Uno a uno. Bajo el sol de un precioso día, el papamóvil pasa entre la multitud, entre banderas y pañuelos que ondean al viento. Nos abría abrazado uno a uno si hubiese podido. A todos. Y eso que éramos ciento cincuenta mil en la plaza de san Pedro. Pero él habría querido estrechar a todo el mundo. A cada uno, dijo. Y la impresión que daba es que realmente lo sentía así.
La última audiencia de Benedicto XVI, antes de retirarse a la clausura y dejar el Pontificado a otro. «No abandono la cruz, sigo de un nuevo modo», explicó durante veinte minutos el llamado “Papa teólogo”, que habló de sí mismo, de lo que ha vivido y aprendido en estos ocho años de Pontificado. Experiencia pura, nada de discurso. Empezando por aquel 19 de abril de 2005: «A partir de aquel momento yo estaba ocupado siempre y para siempre por el Señor». Como si nos estuviera diciendo que no ha “dimitido”, que Jesús ha tomado su vida entera. Y que «uno recibe la propia vida cuando la da. Ya no se pertenece a sí mismo, pertenece a todos y todos le pertenecen». Aferrado por Cristo.
Estar allí, verle y oírle hablar, era como estar dentro de un abrazo. Como si estuvieras con un amigo muy querido que se va. Te despides de él por última vez. Todavía le tienes delante y ya se apodera de ti la nostalgia y se te hace un nudo en la garganta. Te puedes quedar en eso, ya pasará. Pero todo lo que está sucediendo te pide que des un paso. Te pide ir a la raíz de lo que os une, a ti y a él. Basta un instante para darse cuenta. Levantas la mirada hacia la figura de Cristo que preside la fachada de la basílica. Justo encima de donde está el Papa. La raíz de esa nostalgia que sientes es Él. Benedicto siempre te ha guiado hacia allí. Todos sus discursos, sus audiencia, toda su vida. Nada menos que Él. Y esta vez, la última, es igual. Vuelve a repetir, agradecido, que es para Él para lo que todo y todos estamos hechos.
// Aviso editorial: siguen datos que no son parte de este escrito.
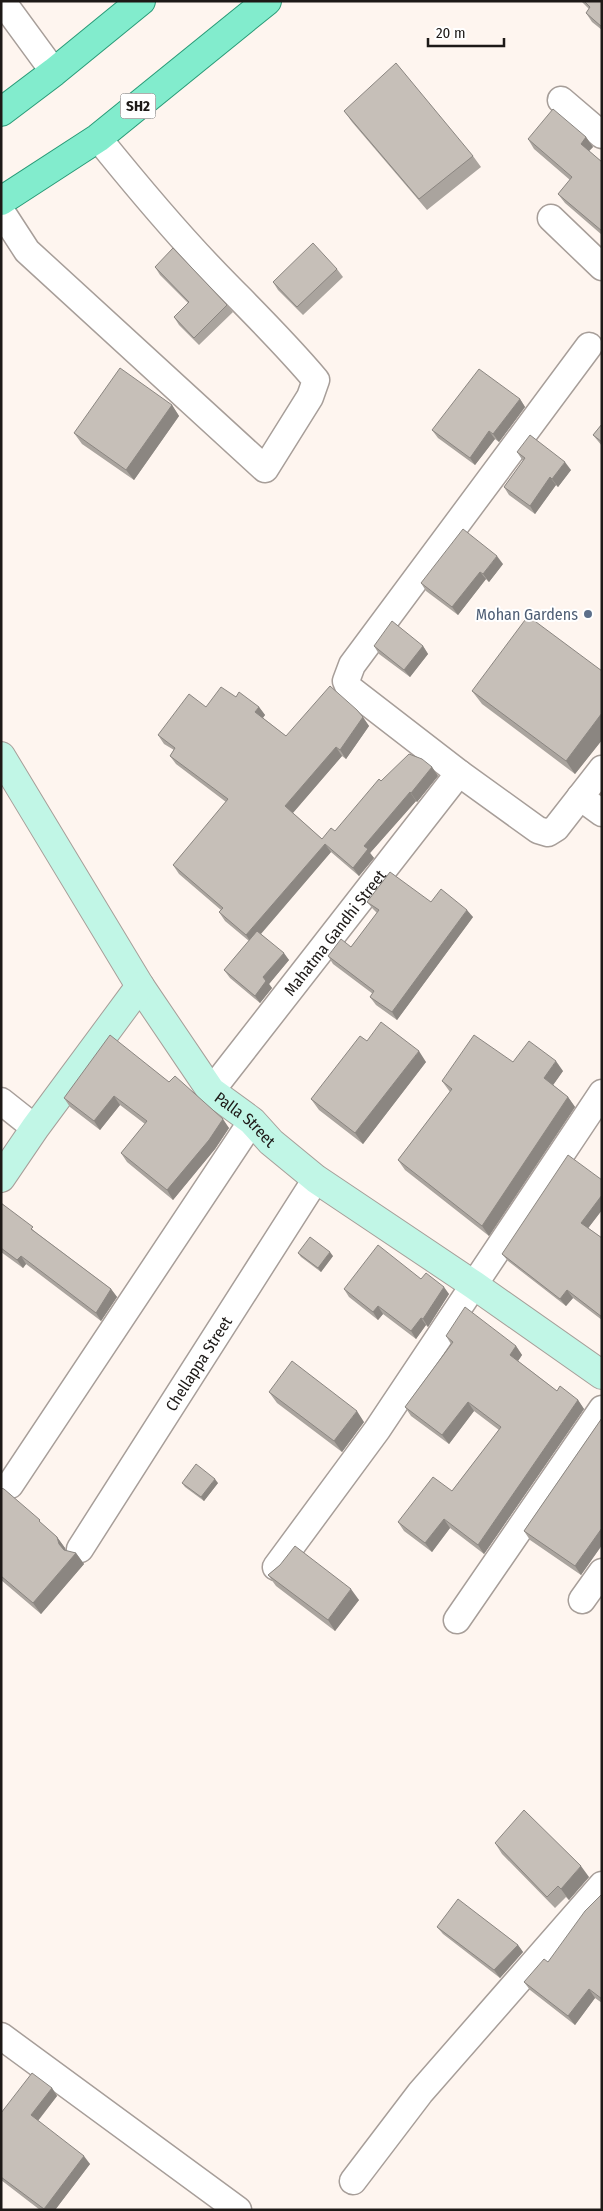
<svg xmlns="http://www.w3.org/2000/svg" width="603" height="2211" font-family="'Fira Sans Condensed',sans-serif">
<style>
.lines{fill:none;stroke-linecap:round;stroke-linejoin:round}
.street-casing{stroke:#a79e99;stroke-width:29}
.secondary-casing{stroke:#a79e99;stroke-width:30}
.primary-casing{stroke:#299a77;stroke-width:30}
.street{stroke:#fff;stroke-width:26}
.secondary{stroke:#c1f6e6;stroke-width:28}
.primary{stroke:#82eccd;stroke-width:28}
.wall{fill:#aaa49e}
.shaded-wall{fill:#8b8681}
.building{fill:#c6bfb8;stroke:#8b8681}
.service-dot{fill:#5c6f8a;stroke:#fff;stroke-width:2}
.labels{text-anchor:middle;stroke-width:4;stroke-linejoin:round;paint-order:stroke}
.shield{fill:#fff;stroke:#615e5d;stroke-width:1}
.shield-label{font-size:15px;font-weight:bold;fill:#1d1917}
.service-label{font-size:16px;fill:#4e5e75;stroke:#fff;text-anchor:end}
.street-label{font-size:16px;fill:#1d1917;stroke:#fff}
</style>
<rect width="100%" height="100%" fill="#fef5ef"/>
<g class="lines">
<defs>
<g id="street">
<path d="M2,1l52,71"/>
<path d="M561,100l41,35"/>
<path d="M1,211l26,40 238,218 45,-72 6,-17c-31,-37 -65,-70 -99,-105 -42,-43 -81,-90 -119,-137"/>
<path d="M551,218l51,49"/>
<path d="M589,346l-237,319 -6,16 3,7 110,85 79,57 10,3 8,-5 46,-59"/>
<path d="M580,797l22,16"/>
<path id="s1" d="M211,1091l248,-318"/>
<path d="M1,1101l34,27"/>
<path d="M10,1485l242,-364"/>
<path id="s2" d="M80,1549l236,-370"/>
<path d="M276,1567l101,-137 225,-337"/>
<path d="M582,1600l20,-28"/>
<path d="M457,1620l145,-211"/>
<path d="M1,2036l237,174"/>
<path d="M353,2181l67,-88 182,-208"/>
</g>
<g id="secondary">
<path id="s3" d="M1,756l139,230 71,105 41,30 19,21 45,37 158,106 128,90"/>
<path d="M1,1178l34,-50 105,-142"/>
</g>
<path id="primary" d="M1,112l53,-40 87,-71
M1,201l97,-63 169,-137"/>
</defs>
<!-- street casing -->
<use href="#street" class="street-casing"/>
<!-- secondary casing -->
<use href="#secondary" class="secondary-casing"/>
<!-- primary casing -->
<use href="#primary" class="primary-casing"/>
<!-- street -->
<use href="#street" class="street"/>
<!-- secondary -->
<use href="#secondary" class="secondary"/>
<!-- primary -->
<use href="#primary" class="primary"/>
</g>
<!-- wall -->
<path class="wall" d="M581,1h21v29l-10,-8 -6,-9 3,-4z
M344,111l129,45 8,11 -54,43 -75,-88z
M586,137l7,10 -4,4 13,11v73l-37,-32 -7,-9 12,-14 -36,-31 -6,-10z
M155,267l72,38 6,7 -34,33 -20,-20 -5,-8 14,-14 -28,-28z
M337,269l6,8 -40,38 -25,-25 -5,-8z
M520,399l5,8 -26,35 -4,-3 -20,26 -37,-27 -6,-8z
M172,405l7,11 -45,64 -52,-36 -8,-11z
M602,424v22l-9,-11z
M517,452l54,18 -13,17 -2,-2 -21,29 -26,-19 -5,-8 19,-26z
M503,564l-14,18 -3,-3 -28,36 -32,-24 -5,-8z
M374,646h49l5,8 -18,23 -31,-23z
M602,671v69l-27,34 -93,-70 -10,-13z
M236,697l23,10 6,8 -2,3 23,18 71,-26 12,16 -23,33 -4,-3 -49,57 29,26 13,-8 46,-50 51,-14 6,9 -21,26 -1,-1 -46,52 4,5 -15,18 -28,-24 -70,82 28,26 -20,24 3,4 -12,15 -30,-25 -6,-8 25,-29 -24,-20 -6,-9 2,-2 -42,-36 -6,-9 53,-63 -50,-38 -6,-8 4,-6 -10,-6 -6,-9 48,-28z
M367,902h64l42,15 -76,103 -21,-15 -6,-8 3,-3 -40,-30 -5,-8 23,-9 26,-34 -4,-4z
M367,1041l59,21 -63,82 -44,-34 -8,-11z
M513,1062l50,9 -10,14 15,12 7,10 -86,129 -84,-66 -7,-10 52,-68 -8,-11z
M169,1082l60,46 -14,21 -42,51 -46,-38 -6,-9 24,-29 -25,-19 -20,25 -30,-23 -6,-9z
M602,1180v30l-14,18 14,10v82l-29,-22 -7,8 -58,-45 -6,-7z
M1,1203l37,31 73,55 6,8 -16,24 -75,-57 -3,4 -22,-16z
M298,1253l35,3 -12,16 -20,-15z
M421,1279l28,15 -21,33 -2,-2 -10,14 -33,-25 -5,6 -29,-23 -5,-8z
M446,1336l70,10 6,9 -4,6 39,30 21,9 6,9 -100,145 -34,-26 -18,24 -28,-21 -6,-9 54,-31 47,-61 -25,-19 -25,33 -38,-28 -6,-9 46,-63z
M269,1392l95,30 -22,30 -65,-49z
M602,1418v127l-21,30 -51,-35 -6,-9z
M182,1483h36l-14,18 -19,-14z
M1,1488l56,49 8,11 1,3 10,2 8,11 -43,50 -40,-34z
M280,1565l79,35 -24,31 -59,-45 -8,-11z
M495,1843l94,34 -20,23 -3,-3 -11,11 -53,-54z
M602,1894v109l-7,-5 -20,27 -45,-35 -6,-8 24,-20z
M437,1927l81,18 5,7 -23,26 -57,-44z
M52,2088l5,8 -19,25 52,43 -35,46h-15l-39,-30v-67z"/>
<!-- shaded-wall -->
<path class="shaded-wall" d="M586,137l7,10 -6,6 -6,-9z
M520,399l5,8 -26,35 -6,-8z
M172,405l7,11 -45,64 -8,-10z
M489,431l6,8 -20,26 -5,-7z
M565,462l6,8 -13,17 -6,-8z
M550,477l6,8 -21,29 -5,-8z
M497,556l6,8 -14,18 -6,-8z
M480,572l6,7 -28,36 -6,-8z
M423,646l5,8 -18,23 -6,-7z
M259,707l6,8 -4,5 -6,-8z
M602,713v27l-27,34 -9,-13z
M363,717l6,9 -23,33 -6,-9z
M336,747l6,9 -51,59 -6,-9z
M432,767l6,9 -21,26 -6,-9z
M410,792l6,9 -46,52 4,5 -15,18 -6,-8 11,-22z
M325,844l6,8 -79,92 -6,-9z
M467,910l6,7 -76,103 -5,-8z
M284,953l5,7 -20,24 3,4 -12,15 -5,-7 8,-19z
M419,1051l7,11 -63,82 -8,-11z
M556,1061l7,10 -12,17 -7,-10z
M114,1096l6,9 -20,25 -6,-9z
M568,1097l7,10 -86,129 -7,-10z
M223,1119l6,9 -14,21 -42,51 -6,-10z
M602,1195v15l-16,21 -5,-8z
M330,1252l3,4 -12,16 -3,-4z
M21,1256l5,8 -3,4 -6,-8z
M444,1287l5,7 -21,33 -5,-8z
M111,1289l6,8 -16,24 -5,-8z
M567,1290l6,8 -7,8 -6,-7z
M378,1306l5,8 -5,6 -5,-8z
M421,1318l5,7 -10,14 -5,-8z
M516,1346l6,9 -6,9 -6,-9z
M578,1400l6,9 -100,145 -6,-9z
M468,1402l6,9 -25,33 -7,-9z
M357,1411l7,11 -22,30 -8,-11z
M215,1479l3,4 -14,18 -3,-4z
M444,1519l6,9 -18,24 -7,-9z
M602,1528v17l-21,30 -6,-9z
M57,1537l8,11 2,7 -8,-11z
M76,1553l8,11 -43,50 -8,-11z
M351,1589l8,11 -24,31 -7,-11z
M581,1866l8,11 -20,23 -8,-11z
M518,1945l5,7 -23,26 -6,-8z
M589,1989l6,9 -20,27 -7,-9z
M52,2088l5,8 -21,27 -5,-8z
M84,2156l6,8 -35,46h-11v-1z"/>
<!-- building -->
<path class="building" d="M584,1h18v26l-16,-14 4,-6z
M396,63l77,93 -54,43 -75,-88z
M553,109l33,28 -5,7 21,18v69l-44,-37 14,-17 -44,-38z
M313,243l24,26 -40,38 -24,-25z
M173,248l54,57 -33,33 -20,-21 15,-15 -34,-35z
M120,368l52,37 -46,65 -52,-37z
M479,369l41,30 -27,35 -4,-3 -19,27 -38,-28z
M602,424v18l-9,-7z
M530,435l35,27 -13,17 -2,-2 -20,29 -26,-19 21,-29 -8,-6z
M463,529l34,27 -14,18 -3,-2 -28,35 -31,-24z
M528,616l74,55v42l-36,48 -94,-70z
M392,621l31,25 -19,24 -30,-24z
M330,686l27,24 6,7 -23,33 -4,-3 -51,59 37,33 9,-11 4,3 44,-52 2,2 28,-27 13,5 10,8 -21,26 -1,-1 -46,54 4,3 -15,19 -28,-24 -79,91 -27,-23 4,-4 -50,-43 55,-66 -58,-43 5,-8 -17,-13 31,-41 17,13 15,-20 15,10 3,-5 20,15 -4,5 31,24z
M390,872l41,30 10,-13 26,21 -75,102 -22,-15 4,-6 -46,-35 13,-17 10,8 28,-37 -12,-8z
M257,931l27,22 -21,24 3,4 -11,15 -31,-26z
M381,1022l38,29 -64,82 -44,-34 49,-63 7,5z
M110,1035l59,47 6,-6 48,43 -14,21 -42,50 -46,-37 26,-32 -33,-25 -20,25 -30,-23z
M474,1035l39,27 16,-21 27,20 -12,17 24,19 -86,129 -84,-66 54,-71 -10,-8z
M568,1155l34,25v15l-21,28 21,15v79l-35,-27 -7,9 -58,-45z
M1,1203l32,24 -2,2 80,60 -15,24 -75,-57 -4,4 -16,-12z
M310,1237l20,15 -12,16 -20,-15z
M378,1245l43,34 5,-6 18,14 -21,32 -2,-1 -10,13 -33,-25 -5,6 -29,-23z
M465,1307l51,39 -6,9 47,36 3,-5 18,14 -100,145 -34,-26 -19,24 -27,-21 35,-45 19,14 49,-64 -33,-25 -26,33 -37,-28 48,-65 -7,-6z
M292,1361l65,50 -23,30 -65,-49z
M602,1418v110l-27,38 -51,-35z
M196,1464l19,15 -14,18 -19,-14z
M1,1488l3,1 36,31 -1,1 18,16 2,7 5,6 12,3 -43,50 -32,-27z
M295,1546l56,43 -23,31 -60,-45 12,-10z
M524,1810l57,56 -20,23 -3,-3 -11,11 -52,-54z
M602,1894v105l-13,-10 -21,27 -44,-34 20,-23 4,3 37,-51z
M458,1899l60,46 -24,25 -57,-43z
M32,2073l20,15 -21,27 53,41 -40,53 -43,-32v-64z"/>
<!-- markers -->
<circle class="service-dot" cx="588" cy="614" r="5"/>
<g class="labels">
<!-- shield labels -->
<rect class="shield" x="120.5" y="93.5" width="35" height="25" rx="4"/>
<g class="shield-label">
<text x="138" y="111">SH2</text>
</g>
<!-- service labels -->
<g class="service-label">
<text x="578" y="620">Mohan Gardens</text>
</g>
<!-- street labels -->
<g class="street-label">
<text dy="6" stroke="none"><textPath href="#s1" startOffset="201">Mahatma Gandhi Street</textPath></text>
<text dy="6" stroke="none"><textPath href="#s3" startOffset="440">Palla Street</textPath></text>
<text dy="6" stroke="none"><textPath href="#s2" startOffset="220">Chellappa Street</textPath></text>
</g>
</g>
<!-- border -->
<rect width="603" height="2211" fill="none" stroke="#1d1917" stroke-width="5"/>
<!-- scale -->
<path d="M428 38v8h76v-8" fill="none" stroke="#1d1917" stroke-width="2.5"/>
<text x="436" y="38" font-size="15" fill="#1d1917" stroke="#ffffff" stroke-width="4" paint-order="stroke">20 m</text>
</svg>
«¡Gracias de corazón! ¡Estoy verdaderamente conmovido! ¡Vemos cómo la Iglesia hoy está viva!». Viva, lo dijo al comienzo y al final de la audiencia. «Se puede sentir que es la Iglesia - no es una organización, no es una asociación con fines religiosos o humanitarios, sino un cuerpo vivo, una comunidad de hermanos y hermanas en el Cuerpo de Jesucristo, que nos une a todos. Experimentar la Iglesia de esta manera y casi poder tocar con las manos la fuerza de su verdad y de su amor es una fuente de alegría, en un tiempo en que muchos hablan de su decadencia». Sin embargo todos estos años ha sido como estar con los Apóstoles en la barca del lago de Galilea: muchos días de sol y de brisa ligera, días en que la pesca ha sido abundante. Y días de borrasca, cuando el Señor parecía dormir. «Pero siempre supe que en aquella barca estaba el Señor y siempre he sabido que la barca de la Iglesia no es mía, no es nuestra, sino que es suya. Y el Señor no deja que se hunda: es El quien conduce, ciertamente también a través de los hombres que ha elegido, porque así lo quiso. Esta ha sido una certeza que nada puede empañar».
Ni siquiera el límite, del que también volvió a hablar. La fatiga física, la inadecuación que siempre ha mencionado desde el día de su elección. Sin embargo «no me he sentido nunca solo». Nunca abandonado. Siempre abrazado: «Pero no es sólo a Dios, a quien quiero dar las gracias en este momento. Un Papa no está sólo en la guía de la barca de Pedro, aunque sea su principal responsabilidad, y yo no me he sentido nunca solo al llevar la alegría y el peso del ministerio petrino». Cardenales, ayudantes, personas normales. Esas que, explica, le han escrito durante todos estos años, sosteniéndole siempre con afecto. Un afecto que hoy ha vuelto a buscar, pues él también lo necesita.
El abrazo de esa última audiencia, epílogo carnal de una paternidad de la que te descubres agradecido, ha sido una gran gracia. La evidencia de una compañía, nunca tan clara como en ese momento frente a Benedicto XVI, que sucede porque podemos conocer a Cristo cada vez más. Para conocer cada vez más aquello para lo que estamos hechos. Hasta el punto de sorprender en ti mismo una fecundidad nueva, en ti, con tu incapacidad y tu incoherencia, con tus límites. Y te dice: «Llevad a todos este abrazo». Y te conmueve el deseo que tienes de abrazar así a tus hijos. Con un abrazo que es el suyo. Tomando conciencia de su destino. Qué gracia es poder mirarlos así. Qué gracia es poder mirarlo todo así, según su verdadera naturaleza. Qué gracia es el abrazo de Cristo.